Extracted information START

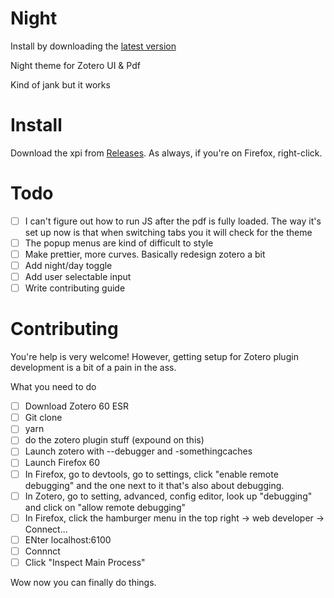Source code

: # Night

Install by downloading the [latest version](https://github.com/ThomasFKJorna/zotero-night/releases/latest)

Night theme for Zotero UI &amp; Pdf

Kind of jank but it works

# Install

Download the xpi from [Releases](https://github.com/ThomasFKJorna/zotero-night/releases). As always, if you're on Firefox, right-click.

# Todo

- [ ] I can't figure out how to run JS after the pdf is fully loaded. The way it's set up now is that when switching tabs you it will check for the theme
- [ ] The popup menus are kind of difficult to style
- [ ] Make prettier, more curves. Basically redesign zotero a bit
- [ ] Add night/day toggle
- [ ] Add user selectable input
- [ ] Write contributing guide

# Contributing

You're help is very welcome!
However, getting setup for Zotero plugin development is a bit of a pain in the ass.

What you need to do

- [ ] Download Zotero 60 ESR
- [ ] Git clone
- [ ] yarn
- [ ] do the zotero plugin stuff (expound on this)
- [ ] Launch zotero with --debugger and -somethingcaches
- [ ] Launch Firefox 60
- [ ] In Firefox, go to devtools, go to settings, click "enable remote debugging" and the one next to it that's also about debugging.
- [ ] In Zotero, go to setting, advanced, config editor, look up "debugging" and click on "allow remote debugging"
- [ ] In Firefox, click the hamburger menu in the top right -> web developer -> Connect...
- [ ] ENter localhost:6100
- [ ] Connnct
- [ ] Click "Inspect Main Process"

Wow now you can finally do things.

Extracted information END

**Exercise instructions**
Leave out the pictures, then copy all the remaining text in the records exactly.

**Answer to this problem**
Source code

: # Night

Install by downloading the [latest version](https://github.com/ThomasFKJorna/zotero-night/releases/latest)

Night theme for Zotero UI &amp; Pdf

Kind of jank but it works

# Install

Download the xpi from [Releases](https://github.com/ThomasFKJorna/zotero-night/releases). As always, if you're on Firefox, right-click.

# Todo

- [ ] I can't figure out how to run JS after the pdf is fully loaded. The way it's set up now is that when switching tabs you it will check for the theme
- [ ] The popup menus are kind of difficult to style
- [ ] Make prettier, more curves. Basically redesign zotero a bit
- [ ] Add night/day toggle
- [ ] Add user selectable input
- [ ] Write contributing guide

# Contributing

You're help is very welcome!
However, getting setup for Zotero plugin development is a bit of a pain in the ass.

What you need to do

- [ ] Download Zotero 60 ESR
- [ ] Git clone
- [ ] yarn
- [ ] do the zotero plugin stuff (expound on this)
- [ ] Launch zotero with --debugger and -somethingcaches
- [ ] Launch Firefox 60
- [ ] In Firefox, go to devtools, go to settings, click "enable remote debugging" and the one next to it that's also about debugging.
- [ ] In Zotero, go to setting, advanced, config editor, look up "debugging" and click on "allow remote debugging"
- [ ] In Firefox, click the hamburger menu in the top right -> web developer -> Connect...
- [ ] ENter localhost:6100
- [ ] Connnct
- [ ] Click "Inspect Main Process"

Wow now you can finally do things.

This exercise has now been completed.